Gegebene Anweisung 1: Übertragen Sie aus dem Text über das Ilm-Hochwasser wortgetreu den Abschnitt, der mit „Zerstörte Landstriche“ beginnt und bis einschließlich „Fluten davongetragen wurde.“ reicht.
Gegebene Anweisung 2: Knüpfen Sie an den Text über das Ilm-Hochwasser an und führen Sie ihn ab der Stelle weiter, an der er aufhört.

Gezeigter Text:
* * * * * * * * *
So stark staute sich das zusammenströmende Wasser daraufhin in den Gassen, dass der Pegel am Frauentor, wo das meiste mitgeführte Treibgut im Torbogen stecken blieb, angeblich bis zu dem eben dort in gut neun Meter Höhe eingelassenen Marienbild gereicht haben soll. Am zur Ilm hinabführenden Kegeltor wiederum machte die Wasserflut gar nicht erst Anstalten, die Toröffnung zu passieren, sondern überspülte dieses gleich komplett, um sich hiernach in die längst aus ihrem normalen Bett getretene Ilm zu ergießen.
Präsentierten sich bereits jene Wasserläufe, die sonst als Graben oder Bach galten, infolge des Unwetters als reißende Gewässer, so war die Ilm in jener Schicksalsnacht innerhalb weniger Stunden zu einem uferlosen Strom geworden, der anschwoll und anschwoll – letztlich sieben Meter über dem normalen Pegel – und alles verschlang, was in seine Reichweite gelangte. Das unmittelbar an der Ilm gelegene Weimarer Schloss stand folglich schon wenige Stunden nach Beginn der ‘Sintflut‘ unter Wasser. Der Überlieferung zufolge hat die herzogliche Herrschaft selbst wohl keine nassen Füße bekommen, wie Pfarrer Lange berichtete, war jedoch „das schlammige Wasser nicht allein in die Keller, sondern auch in die Gewelbe biß ans Brot und Brieffgewelbe gangen.“ Letzteres erwies sich im Nachhinein als durchaus prekär, wurden in jenem „Brieffgewelbe“ doch die wichtigsten Papiere des Herzogtums gelagert – u.a. auch all jene Akten und Urkunden, die Besitzverhältnisse bzw. deren Ansprüche dokumentierten. Wie sich herausstellte, konnte jedoch ein Großteil der Unterlagen „an der Lufft und Sonnen wieder trocknen“.
Zerstörte Landstriche
Zunächst ging es für die besonders vom Unwetter Betroffenen jedoch erst einmal darum, die Nacht zu überstehen. Nach stundenlangem Gewitter und Starkregen zog gegen 3 Uhr am Morgen endlich Stille am Himmel ein. Friedlichen Schlaf dürften in dieser Nacht indes nur die wenigsten Thüringer gefunden haben. Nicht wenige der vom Hochwasser überraschsten Ilm-Anwohner hatten die ganze Nacht über bis an den Hals im Wasser gestanden, waren – wenn sie denn noch standen – auf die Dächer ihrer Häuser oder nahe gelegener Bäume geklettert, während sie dabei zusehen mussten, wie ihr Hab und Gut von den Fluten davongetragen wurde.
* * * * * * * * *
Entnommene Daten:
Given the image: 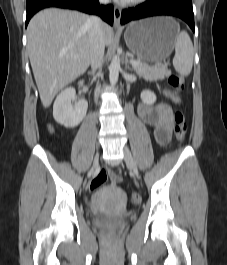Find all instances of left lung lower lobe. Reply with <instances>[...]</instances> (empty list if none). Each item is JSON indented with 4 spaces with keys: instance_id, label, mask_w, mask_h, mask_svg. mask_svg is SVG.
<instances>
[{
    "instance_id": "obj_1",
    "label": "left lung lower lobe",
    "mask_w": 227,
    "mask_h": 265,
    "mask_svg": "<svg viewBox=\"0 0 227 265\" xmlns=\"http://www.w3.org/2000/svg\"><path fill=\"white\" fill-rule=\"evenodd\" d=\"M157 15L179 17L194 31L192 0H147L135 8L124 10L121 15V24Z\"/></svg>"
}]
</instances>
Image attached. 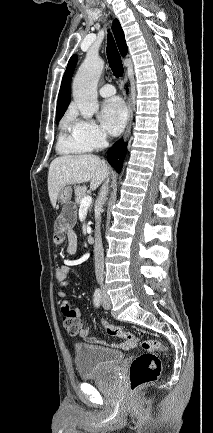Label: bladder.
<instances>
[{
    "label": "bladder",
    "mask_w": 213,
    "mask_h": 433,
    "mask_svg": "<svg viewBox=\"0 0 213 433\" xmlns=\"http://www.w3.org/2000/svg\"><path fill=\"white\" fill-rule=\"evenodd\" d=\"M125 358L120 351L79 343L75 345V364L81 379L102 378L110 374Z\"/></svg>",
    "instance_id": "obj_1"
}]
</instances>
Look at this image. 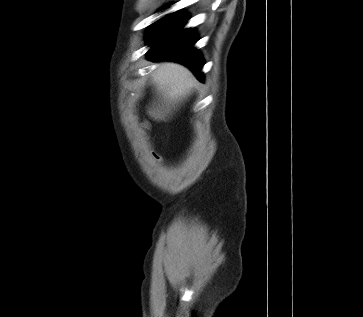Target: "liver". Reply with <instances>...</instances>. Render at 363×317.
<instances>
[{"label": "liver", "instance_id": "liver-1", "mask_svg": "<svg viewBox=\"0 0 363 317\" xmlns=\"http://www.w3.org/2000/svg\"><path fill=\"white\" fill-rule=\"evenodd\" d=\"M153 79L157 92L166 106L165 112H162L163 104L160 109L149 112L155 119H164L165 113H168L170 107L186 98L196 84L195 78L186 67L173 62L161 63L155 71Z\"/></svg>", "mask_w": 363, "mask_h": 317}]
</instances>
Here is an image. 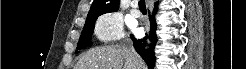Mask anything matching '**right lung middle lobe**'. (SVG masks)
<instances>
[{"label":"right lung middle lobe","mask_w":246,"mask_h":69,"mask_svg":"<svg viewBox=\"0 0 246 69\" xmlns=\"http://www.w3.org/2000/svg\"><path fill=\"white\" fill-rule=\"evenodd\" d=\"M95 21L96 20L86 21L77 45V49L80 50L91 45V38L95 26ZM76 53H78V51H76Z\"/></svg>","instance_id":"1"}]
</instances>
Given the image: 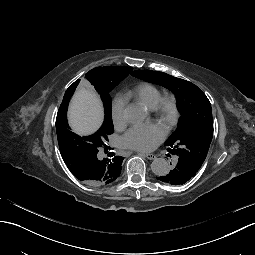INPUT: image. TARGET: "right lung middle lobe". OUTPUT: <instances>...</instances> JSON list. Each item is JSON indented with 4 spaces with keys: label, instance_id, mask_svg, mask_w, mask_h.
Here are the masks:
<instances>
[{
    "label": "right lung middle lobe",
    "instance_id": "1",
    "mask_svg": "<svg viewBox=\"0 0 255 255\" xmlns=\"http://www.w3.org/2000/svg\"><path fill=\"white\" fill-rule=\"evenodd\" d=\"M132 71V67L117 66L110 70L96 86V90L101 96L105 109V119L102 127L113 125L112 123V99L109 92ZM101 127V128H102ZM73 151L81 154L90 152V143L88 141L76 140L73 142Z\"/></svg>",
    "mask_w": 255,
    "mask_h": 255
}]
</instances>
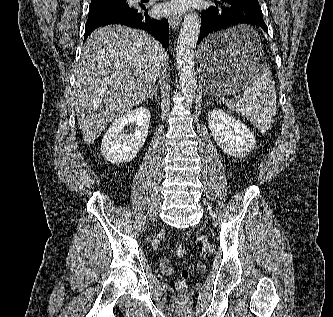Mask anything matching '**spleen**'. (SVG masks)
<instances>
[{"instance_id":"3e777b00","label":"spleen","mask_w":333,"mask_h":317,"mask_svg":"<svg viewBox=\"0 0 333 317\" xmlns=\"http://www.w3.org/2000/svg\"><path fill=\"white\" fill-rule=\"evenodd\" d=\"M242 28L244 44L252 47L259 39L257 32L247 25ZM230 107L249 119L258 131L266 132L276 115V90L270 71L262 70Z\"/></svg>"}]
</instances>
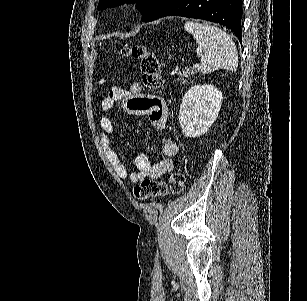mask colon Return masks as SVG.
Here are the masks:
<instances>
[{
	"mask_svg": "<svg viewBox=\"0 0 307 301\" xmlns=\"http://www.w3.org/2000/svg\"><path fill=\"white\" fill-rule=\"evenodd\" d=\"M124 56L133 57L140 61L141 81L147 89H157L163 84L160 64L153 52L144 45H134L122 49ZM186 177L181 171L172 172L166 182L143 179L134 187V196L141 201L158 196L178 195L183 192Z\"/></svg>",
	"mask_w": 307,
	"mask_h": 301,
	"instance_id": "5ec220e1",
	"label": "colon"
}]
</instances>
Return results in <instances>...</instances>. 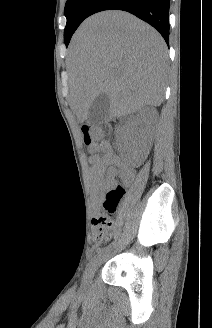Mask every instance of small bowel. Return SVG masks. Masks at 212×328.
<instances>
[{
    "label": "small bowel",
    "mask_w": 212,
    "mask_h": 328,
    "mask_svg": "<svg viewBox=\"0 0 212 328\" xmlns=\"http://www.w3.org/2000/svg\"><path fill=\"white\" fill-rule=\"evenodd\" d=\"M93 155L90 156V177L98 192H103L114 187L115 180L120 177L128 183L133 179L134 171L127 167L112 149L108 142H102L92 148ZM97 152H101V155ZM94 219V226L98 225Z\"/></svg>",
    "instance_id": "1"
}]
</instances>
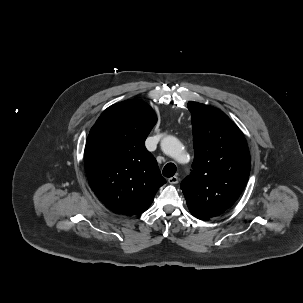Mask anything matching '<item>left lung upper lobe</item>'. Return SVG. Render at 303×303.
<instances>
[{
  "label": "left lung upper lobe",
  "instance_id": "5c2ea615",
  "mask_svg": "<svg viewBox=\"0 0 303 303\" xmlns=\"http://www.w3.org/2000/svg\"><path fill=\"white\" fill-rule=\"evenodd\" d=\"M192 114V172L181 183L191 213L217 217L241 195L250 173L247 143L235 123L222 111L189 102Z\"/></svg>",
  "mask_w": 303,
  "mask_h": 303
}]
</instances>
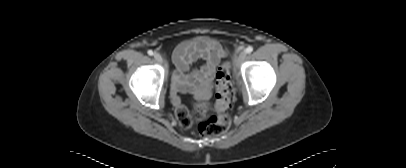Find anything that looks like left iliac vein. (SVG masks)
<instances>
[{"label": "left iliac vein", "mask_w": 406, "mask_h": 168, "mask_svg": "<svg viewBox=\"0 0 406 168\" xmlns=\"http://www.w3.org/2000/svg\"><path fill=\"white\" fill-rule=\"evenodd\" d=\"M246 55V51H242L239 53V55L235 58L236 66H239L244 61Z\"/></svg>", "instance_id": "obj_1"}]
</instances>
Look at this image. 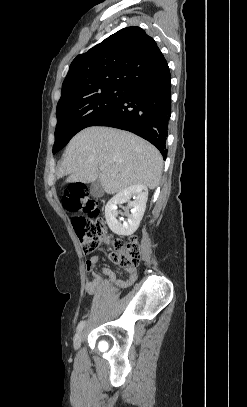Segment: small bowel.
I'll use <instances>...</instances> for the list:
<instances>
[{
    "label": "small bowel",
    "instance_id": "1",
    "mask_svg": "<svg viewBox=\"0 0 247 407\" xmlns=\"http://www.w3.org/2000/svg\"><path fill=\"white\" fill-rule=\"evenodd\" d=\"M108 242H109L108 238H105L103 240V243H108ZM97 263H98L97 255L92 256L86 262V270L88 272L92 273L91 279L86 283V291L89 295L98 294L103 285L102 278L93 272ZM102 271L109 278L110 283H116L121 288H125V287L132 285L137 279V269L134 266L126 269L127 276L125 277L124 280H116L115 273L109 268L104 267L102 269Z\"/></svg>",
    "mask_w": 247,
    "mask_h": 407
}]
</instances>
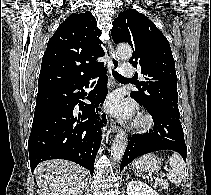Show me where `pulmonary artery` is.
Returning a JSON list of instances; mask_svg holds the SVG:
<instances>
[{
  "label": "pulmonary artery",
  "mask_w": 211,
  "mask_h": 195,
  "mask_svg": "<svg viewBox=\"0 0 211 195\" xmlns=\"http://www.w3.org/2000/svg\"><path fill=\"white\" fill-rule=\"evenodd\" d=\"M120 72H121V74H123L125 76H132L134 74V69H133L132 64L124 63L121 66Z\"/></svg>",
  "instance_id": "e3ab8cb5"
}]
</instances>
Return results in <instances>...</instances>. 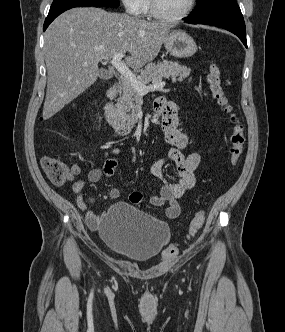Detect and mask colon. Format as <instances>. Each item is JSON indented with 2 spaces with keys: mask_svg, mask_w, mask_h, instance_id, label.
I'll return each instance as SVG.
<instances>
[{
  "mask_svg": "<svg viewBox=\"0 0 285 332\" xmlns=\"http://www.w3.org/2000/svg\"><path fill=\"white\" fill-rule=\"evenodd\" d=\"M207 83L211 91L213 99L222 108L225 114L228 116L229 122L232 124V132L229 137V159L232 165H236L241 159L245 145V133L243 125L234 112L233 106L224 90L221 70L217 63L212 62L209 66L207 73ZM42 168L46 173L49 180L55 185H63L72 178V173L68 165L61 160L52 156H45L41 161ZM205 212L203 210L197 211L191 219L187 237L194 236L203 226L205 222ZM178 248L176 244L170 243L165 251L164 256L171 258L176 256Z\"/></svg>",
  "mask_w": 285,
  "mask_h": 332,
  "instance_id": "colon-1",
  "label": "colon"
}]
</instances>
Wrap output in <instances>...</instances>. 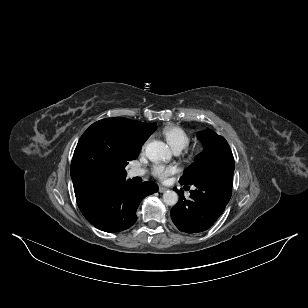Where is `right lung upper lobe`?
Returning <instances> with one entry per match:
<instances>
[{
  "label": "right lung upper lobe",
  "instance_id": "obj_1",
  "mask_svg": "<svg viewBox=\"0 0 308 308\" xmlns=\"http://www.w3.org/2000/svg\"><path fill=\"white\" fill-rule=\"evenodd\" d=\"M156 128V123L127 118H105L93 123L79 139L71 162L77 202L125 180V167L137 158Z\"/></svg>",
  "mask_w": 308,
  "mask_h": 308
}]
</instances>
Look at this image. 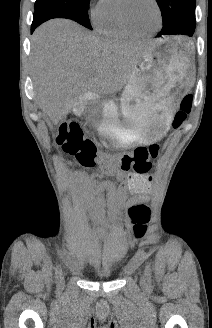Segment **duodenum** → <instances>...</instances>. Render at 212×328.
Wrapping results in <instances>:
<instances>
[{"label": "duodenum", "mask_w": 212, "mask_h": 328, "mask_svg": "<svg viewBox=\"0 0 212 328\" xmlns=\"http://www.w3.org/2000/svg\"><path fill=\"white\" fill-rule=\"evenodd\" d=\"M93 100V95L91 93H85L75 103V110L82 112L87 104Z\"/></svg>", "instance_id": "obj_1"}]
</instances>
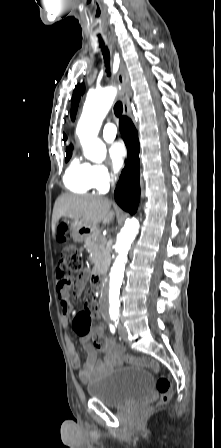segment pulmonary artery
<instances>
[{"instance_id": "e3ab8cb5", "label": "pulmonary artery", "mask_w": 221, "mask_h": 448, "mask_svg": "<svg viewBox=\"0 0 221 448\" xmlns=\"http://www.w3.org/2000/svg\"><path fill=\"white\" fill-rule=\"evenodd\" d=\"M102 135L103 138L106 141H112L115 139L116 135H117V128L114 124L112 123H108L104 126L103 130H102Z\"/></svg>"}]
</instances>
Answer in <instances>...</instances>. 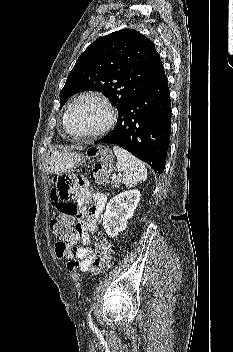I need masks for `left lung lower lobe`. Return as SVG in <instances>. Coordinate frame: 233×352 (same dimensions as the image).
<instances>
[{"label": "left lung lower lobe", "instance_id": "1", "mask_svg": "<svg viewBox=\"0 0 233 352\" xmlns=\"http://www.w3.org/2000/svg\"><path fill=\"white\" fill-rule=\"evenodd\" d=\"M171 132V101L164 73L119 114L114 129L96 144L118 145L163 173Z\"/></svg>", "mask_w": 233, "mask_h": 352}]
</instances>
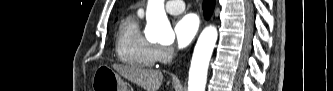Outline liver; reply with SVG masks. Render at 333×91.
I'll return each instance as SVG.
<instances>
[{"label":"liver","mask_w":333,"mask_h":91,"mask_svg":"<svg viewBox=\"0 0 333 91\" xmlns=\"http://www.w3.org/2000/svg\"><path fill=\"white\" fill-rule=\"evenodd\" d=\"M121 76L141 86L146 91H158L163 81L159 70L114 64L112 66Z\"/></svg>","instance_id":"liver-1"}]
</instances>
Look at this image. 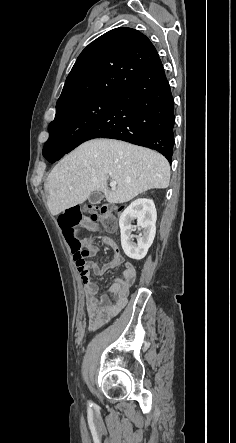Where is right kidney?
<instances>
[{"mask_svg": "<svg viewBox=\"0 0 236 443\" xmlns=\"http://www.w3.org/2000/svg\"><path fill=\"white\" fill-rule=\"evenodd\" d=\"M135 219L138 230H142V234L137 237V243L133 242L134 226L131 224ZM156 219L157 212L151 199H136L124 210L119 219V226L121 245L128 257L136 260L145 257L155 237Z\"/></svg>", "mask_w": 236, "mask_h": 443, "instance_id": "1", "label": "right kidney"}]
</instances>
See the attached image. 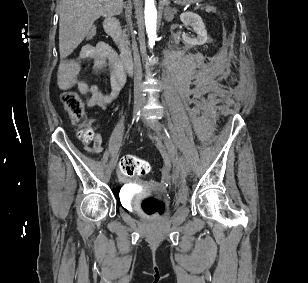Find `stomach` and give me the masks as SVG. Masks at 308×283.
I'll return each mask as SVG.
<instances>
[{"label": "stomach", "instance_id": "obj_1", "mask_svg": "<svg viewBox=\"0 0 308 283\" xmlns=\"http://www.w3.org/2000/svg\"><path fill=\"white\" fill-rule=\"evenodd\" d=\"M203 0H174L175 3L180 5H188V4H194L197 2H201Z\"/></svg>", "mask_w": 308, "mask_h": 283}]
</instances>
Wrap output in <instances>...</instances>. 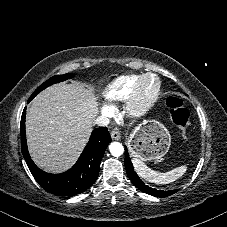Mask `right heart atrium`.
Here are the masks:
<instances>
[{"instance_id": "d8ad5b80", "label": "right heart atrium", "mask_w": 227, "mask_h": 227, "mask_svg": "<svg viewBox=\"0 0 227 227\" xmlns=\"http://www.w3.org/2000/svg\"><path fill=\"white\" fill-rule=\"evenodd\" d=\"M102 109L106 111V110H108V109H109V107L104 106Z\"/></svg>"}]
</instances>
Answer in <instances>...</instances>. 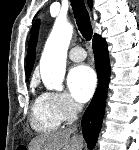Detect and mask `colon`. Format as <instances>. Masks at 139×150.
Here are the masks:
<instances>
[{
  "mask_svg": "<svg viewBox=\"0 0 139 150\" xmlns=\"http://www.w3.org/2000/svg\"><path fill=\"white\" fill-rule=\"evenodd\" d=\"M17 150H26V147H25V146H19V147L17 148Z\"/></svg>",
  "mask_w": 139,
  "mask_h": 150,
  "instance_id": "colon-1",
  "label": "colon"
}]
</instances>
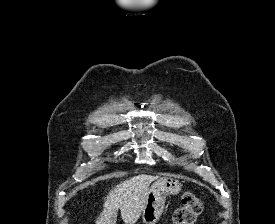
* * * * * * * * *
Endergebnis 1:
Zerstörte Landstriche
Zunächst ging es für die besonders vom Unwetter Betroffenen jedoch erst einmal darum, die Nacht zu überstehen. Nach stundenlangem Gewitter und Starkregen zog gegen 3 Uhr am Morgen endlich Stille am Himmel ein. Friedlichen Schlaf dürften in dieser Nacht indes nur die wenigsten Thüringer gefunden haben. Nicht wenige der vom Hochwasser überraschsten Ilm-Anwohner hatten die ganze Nacht über bis an den Hals im Wasser gestanden, waren – wenn sie denn noch standen – auf die Dächer ihrer Häuser oder nahe gelegener Bäume geklettert, während sie dabei zusehen mussten, wie ihr Hab und Gut von den Fluten davongetragen wurde.

Endergebnis 2:
Das gesamte Ausmaß der Katastrophe, die innerhalb eines Zeitraums von gut zehn Stunden über das Thüringer Land gekommen war, zeigte sich im anbrechenden Tages. Traditionell hätte an diesem Tag eigentlich das Trinitatisfest gefeiert werden wollen, doch den Thüringern war beim besten Willen nicht nach Feiern zumute. Was das Tageslicht zum Vorschein brachte, waren großflächige Spuren der Verwüstung. 44 Häuser und Scheunen hatte das Wasser allein in Weimar fortgerissen, allerorten lag einstiger Hausrat zerschlagen auf den kaum noch erkennbaren Straßen, ebenso zahllose verendete Nutztiere.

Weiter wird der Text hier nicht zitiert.